The specification understands the importance of dividing software development roles and assigns responsibilities to these roles.

Page Authors

Page authors are responsible for the appearance of the application. They should understand client-side markup (HTML and JavaScript) and also page structure during development (such as JSP). Page authors usually create pages from ready-made components delivered by component developers, modifying them to achieve the desired appearance.

Component Writers

Component writers (a.k.a. Component Developers) are responsible for creating reusable UI components. They are thus responsible for:

  • Making components "understandable" to the final client (e.g., providing HTML to a browser).
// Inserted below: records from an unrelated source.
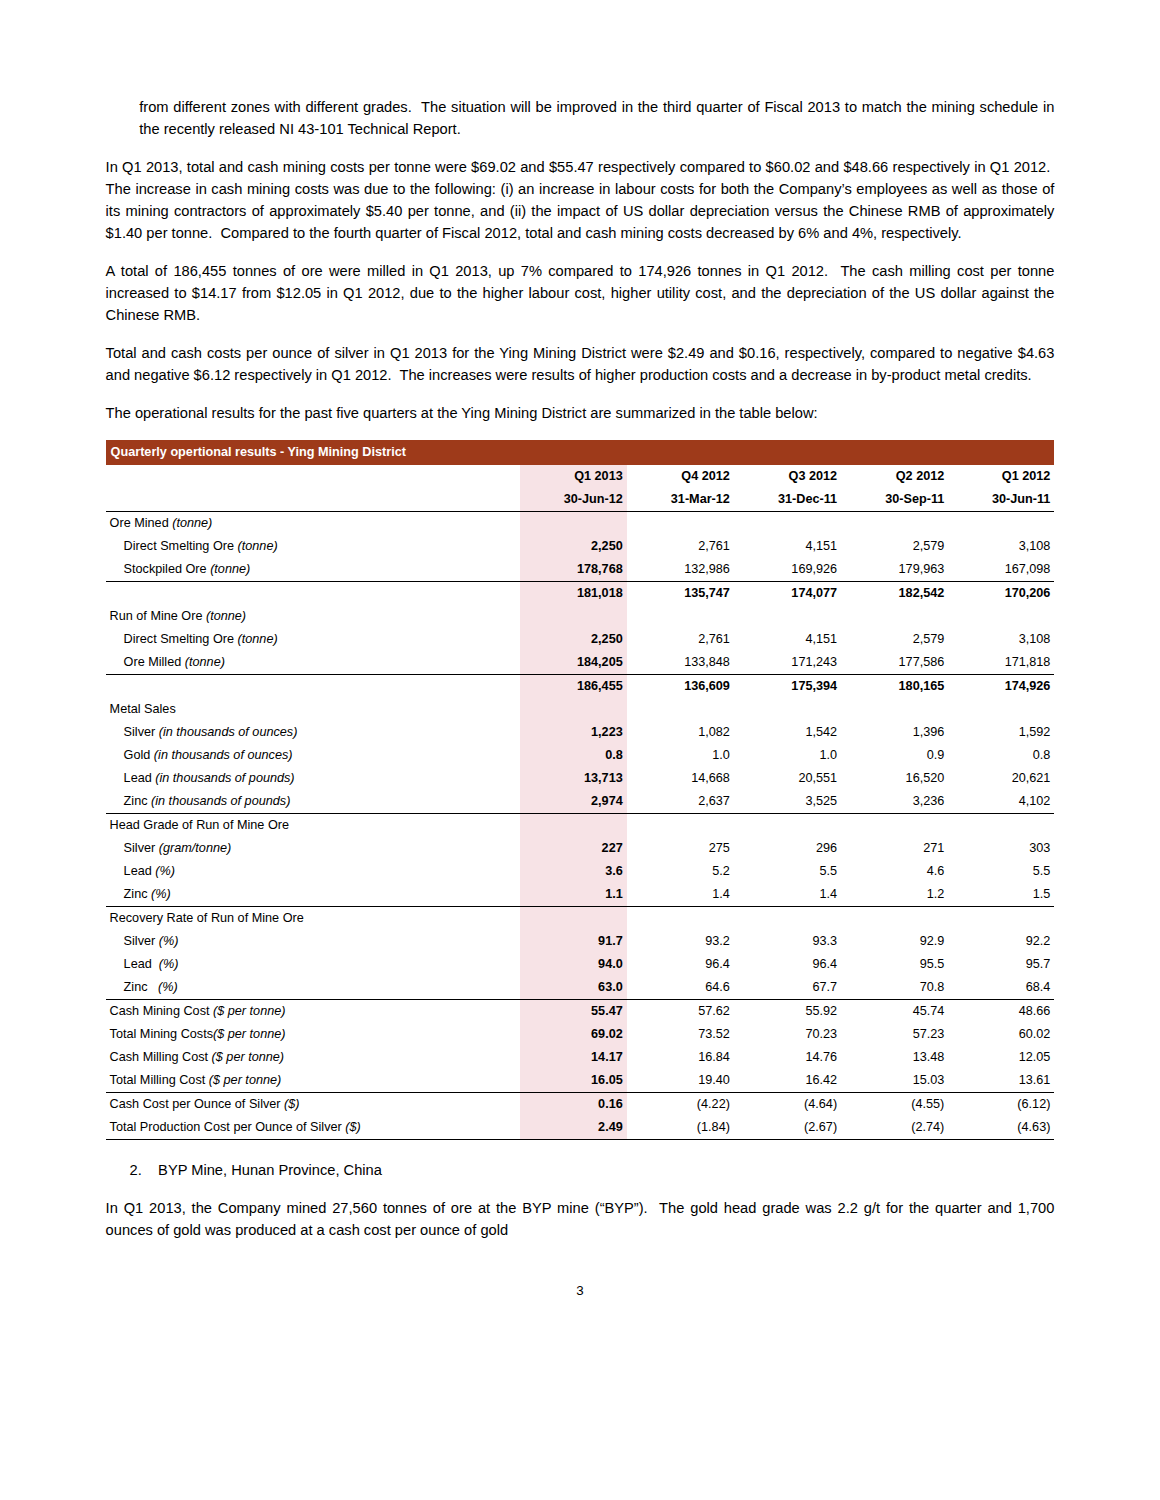from different zones with different grades. The situation will be improved in the third quarter of Fiscal 2013 to match the mining schedule in the recently released NI 43-101 Technical Report.
In Q1 2013, total and cash mining costs per tonne were $69.02 and $55.47 respectively compared to $60.02 and $48.66 respectively in Q1 2012. The increase in cash mining costs was due to the following: (i) an increase in labour costs for both the Company’s employees as well as those of its mining contractors of approximately $5.40 per tonne, and (ii) the impact of US dollar depreciation versus the Chinese RMB of approximately $1.40 per tonne. Compared to the fourth quarter of Fiscal 2012, total and cash mining costs decreased by 6% and 4%, respectively.
A total of 186,455 tonnes of ore were milled in Q1 2013, up 7% compared to 174,926 tonnes in Q1 2012. The cash milling cost per tonne increased to $14.17 from $12.05 in Q1 2012, due to the higher labour cost, higher utility cost, and the depreciation of the US dollar against the Chinese RMB.
Total and cash costs per ounce of silver in Q1 2013 for the Ying Mining District were $2.49 and $0.16, respectively, compared to negative $4.63 and negative $6.12 respectively in Q1 2012. The increases were results of higher production costs and a decrease in by-product metal credits.
The operational results for the past five quarters at the Ying Mining District are summarized in the table below:
Quarterly opertional results - Ying Mining District
| | Q1 2013 | Q4 2012 | Q3 2012 | Q2 2012 | Q1 2012 |
| --- | --- | --- | --- | --- | --- |
| | 30-Jun-12 | 31-Mar-12 | 31-Dec-11 | 30-Sep-11 | 30-Jun-11 |
| Ore Mined (tonne) | | | | | |
| Direct Smelting Ore (tonne) | 2,250 | 2,761 | 4,151 | 2,579 | 3,108 |
| Stockpiled Ore (tonne) | 178,768 | 132,986 | 169,926 | 179,963 | 167,098 |
| | 181,018 | 135,747 | 174,077 | 182,542 | 170,206 |
| Run of Mine Ore (tonne) | | | | | |
| Direct Smelting Ore (tonne) | 2,250 | 2,761 | 4,151 | 2,579 | 3,108 |
| Ore Milled (tonne) | 184,205 | 133,848 | 171,243 | 177,586 | 171,818 |
| | 186,455 | 136,609 | 175,394 | 180,165 | 174,926 |
| Metal Sales | | | | | |
| Silver (in thousands of ounces) | 1,223 | 1,082 | 1,542 | 1,396 | 1,592 |
| Gold (in thousands of ounces) | 0.8 | 1.0 | 1.0 | 0.9 | 0.8 |
| Lead (in thousands of pounds) | 13,713 | 14,668 | 20,551 | 16,520 | 20,621 |
| Zinc (in thousands of pounds) | 2,974 | 2,637 | 3,525 | 3,236 | 4,102 |
| Head Grade of Run of Mine Ore | | | | | |
| Silver (gram/tonne) | 227 | 275 | 296 | 271 | 303 |
| Lead (%) | 3.6 | 5.2 | 5.5 | 4.6 | 5.5 |
| Zinc (%) | 1.1 | 1.4 | 1.4 | 1.2 | 1.5 |
| Recovery Rate of Run of Mine Ore | | | | | |
| Silver (%) | 91.7 | 93.2 | 93.3 | 92.9 | 92.2 |
| Lead (%) | 94.0 | 96.4 | 96.4 | 95.5 | 95.7 |
| Zinc (%) | 63.0 | 64.6 | 67.7 | 70.8 | 68.4 |
| Cash Mining Cost ($ per tonne) | 55.47 | 57.62 | 55.92 | 45.74 | 48.66 |
| Total Mining Costs ($ per tonne) | 69.02 | 73.52 | 70.23 | 57.23 | 60.02 |
| Cash Milling Cost ($ per tonne) | 14.17 | 16.84 | 14.76 | 13.48 | 12.05 |
| Total Milling Cost ($ per tonne) | 16.05 | 19.40 | 16.42 | 15.03 | 13.61 |
| Cash Cost per Ounce of Silver ($) | 0.16 | (4.22) | (4.64) | (4.55) | (6.12) |
| Total Production Cost per Ounce of Silver ($) | 2.49 | (1.84) | (2.67) | (2.74) | (4.63) |
2. BYP Mine, Hunan Province, China
In Q1 2013, the Company mined 27,560 tonnes of ore at the BYP mine (“BYP”). The gold head grade was 2.2 g/t for the quarter and 1,700 ounces of gold was produced at a cash cost per ounce of gold
3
This process involves encoding information from the application.
  • Making the application understand the request form, by decoding the information in a request.
  • Reacting to events received by a component and understanding when such an even has occurred.

Application Developers

Application developers are responsible for the server-side tasks, such as creating an application's business logic, its persistence layer, etc. They should develop appropriate Java objects to represent the desired functionality, and make these objects accessible from servlets.

Tool Providers

Tool providers supply tools like IDEs that facilitate creating JSF-based applications, or even higher-level frameworks that might use JSF to create their user interface.

JSF Implementors

JSF implementors are responsible for implementing all the required specifications of JSF. For example, they might provide a JSF implementation within their J2EE server.

Note that most developers will not perform either of the latter two roles. But they indicate the seriousness of Sun's intentions with respect to role-division: for JSF to succeed, it's necessary to follow the role-division guidelines.

JSF in Detail

Let's look in detail at what JSF provides us. As noted above, the highlight of JSF is the availability of reusable server components for creating GUI's. From JSF's point of view, all components should inherit from javax.faces.component.UIComponent (note that in the EA4 release this was an interface). Any page or screen of the application will consist of a set of such components. A set of hierarchically ordered components is called the JSF Tree (EA4's term) or the View (1.0 beta's term). This tree of components represents the structure of the onscreen page. Each element of a tree is UIComponent, with some components being composites and thus having child components.

In JSF there is a set of standard components. The UML diagram shows the notation structure of these standard components. The developer can create new components based on existing components (for example, by inheriting from UIOutput), or by a completely new subclass of UIComponent. To make creating components easier, it's possible to inherit from UIComponentBase, which contains default implementations for the methods in UIComponent along with some convenience methods.